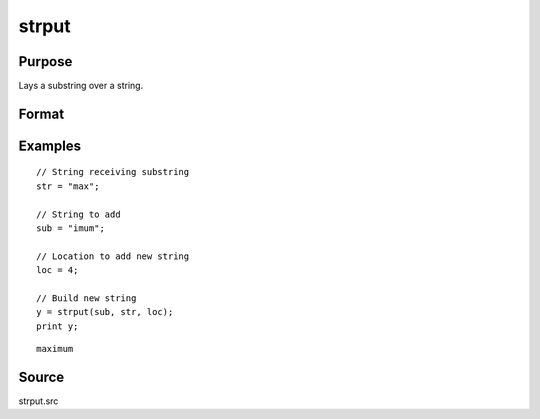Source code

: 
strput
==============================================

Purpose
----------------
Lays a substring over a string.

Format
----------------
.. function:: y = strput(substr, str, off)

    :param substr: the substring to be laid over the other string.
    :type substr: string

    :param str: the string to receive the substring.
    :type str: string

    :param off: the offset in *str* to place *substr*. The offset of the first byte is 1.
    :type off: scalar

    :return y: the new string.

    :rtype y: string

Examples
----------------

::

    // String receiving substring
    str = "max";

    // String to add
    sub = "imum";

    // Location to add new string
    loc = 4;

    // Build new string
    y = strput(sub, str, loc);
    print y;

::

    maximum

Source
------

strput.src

Your assignment
The whole listing, pictures excluded, should be output exactly.

Worked solution
Source code

: 
strput
==============================================

Purpose
----------------
Lays a substring over a string.

Format
----------------
.. function:: y = strput(substr, str, off)

    :param substr: the substring to be laid over the other string.
    :type substr: string

    :param str: the string to receive the substring.
    :type str: string

    :param off: the offset in *str* to place *substr*. The offset of the first byte is 1.
    :type off: scalar

    :return y: the new string.

    :rtype y: string

Examples
----------------

::

    // String receiving substring
    str = "max";

    // String to add
    sub = "imum";

    // Location to add new string
    loc = 4;

    // Build new string
    y = strput(sub, str, loc);
    print y;

::

    maximum

Source
------

strput.src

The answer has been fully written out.